I’m thinking I’m going to have to start sending more interesting emails to people on my Yahoo account, or quit using it. Mainly all I get on there are daily digests from a few dozen Yahoo groups about raising chickens, sensor technology, recovering micron gold, and vintage Toyota RVs. I need to get into sex, guns and shoot’em ups with the cops if I want to keep Yahoo people from being bored.
Dark suit: “Old Jules, we saw on one of your emails that you think chickens are smarter than human beings. Could we come inside and talk with you a few minutes? We’d like you to answer a few questions.” Me: “Come in and get me coppers! You’ll never take me alive!”

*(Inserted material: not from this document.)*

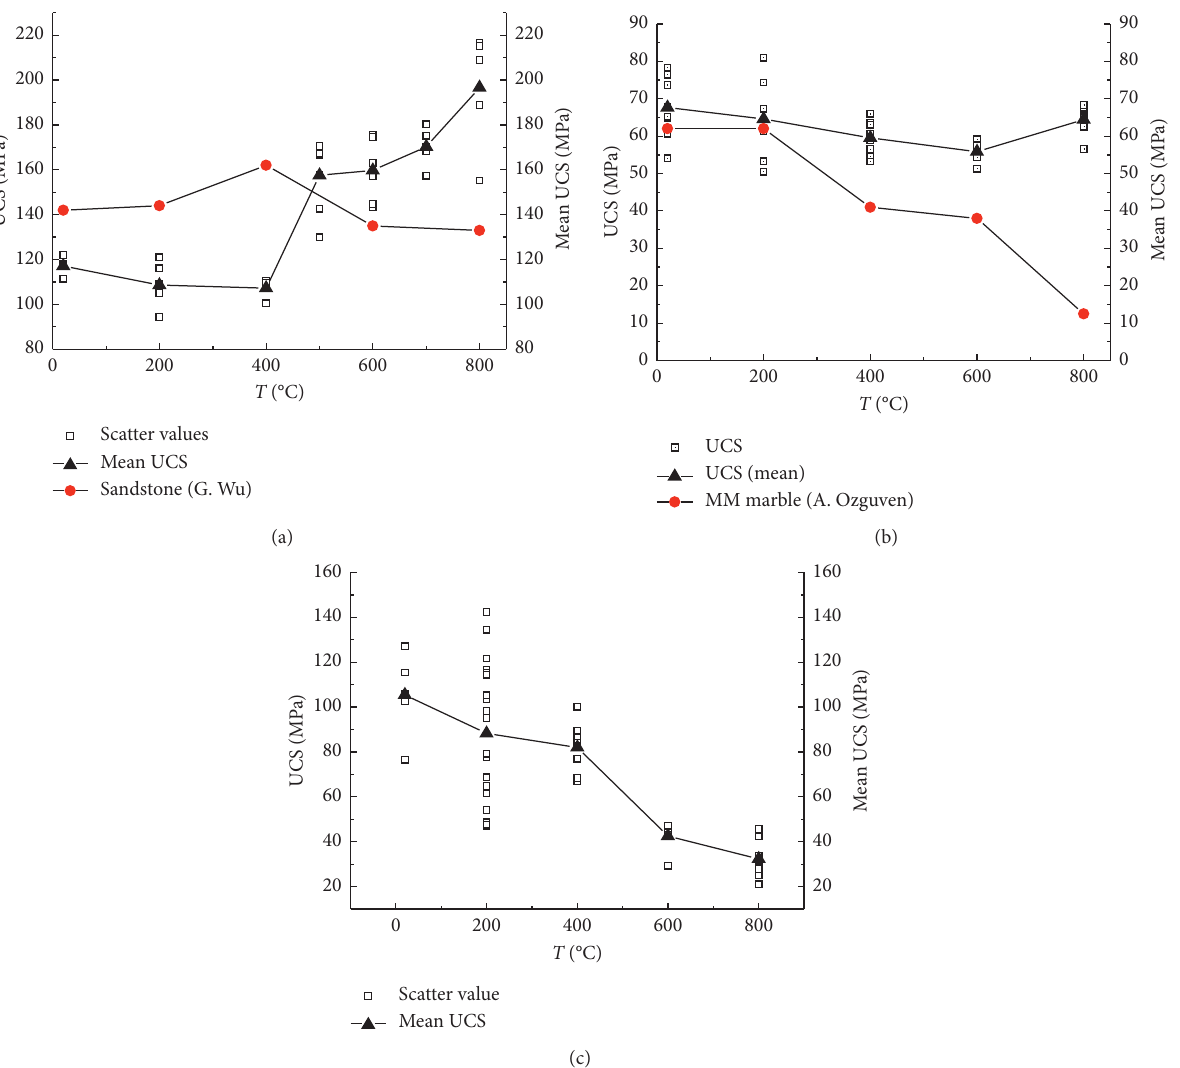
Figure 3: Variation of rock uniaxial compressive strength with temperature: (a) sandstone samples, (b) marble samples, and (c) granite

Dark suit: “Old Jules, one of your emails commented that you never see women wearing dresses anymore when you go to town. You said the only people wearing dresses nowdays are men. We believe this might be a hate crime. Could we come inside and ask you a few questions?” Me: “Come in and get me coppers! etc.”
Dark suit: “Old Jules, one of your Yahoo emails contained the statement, “The president is nothing but a white multinational banker with a full body tattoo, big investments in the weaponry and chemical companies, and a private army of mercenaries disguised as the US military and Homeland Security. Are these your own conclusions? How did you find out about the tattoo?”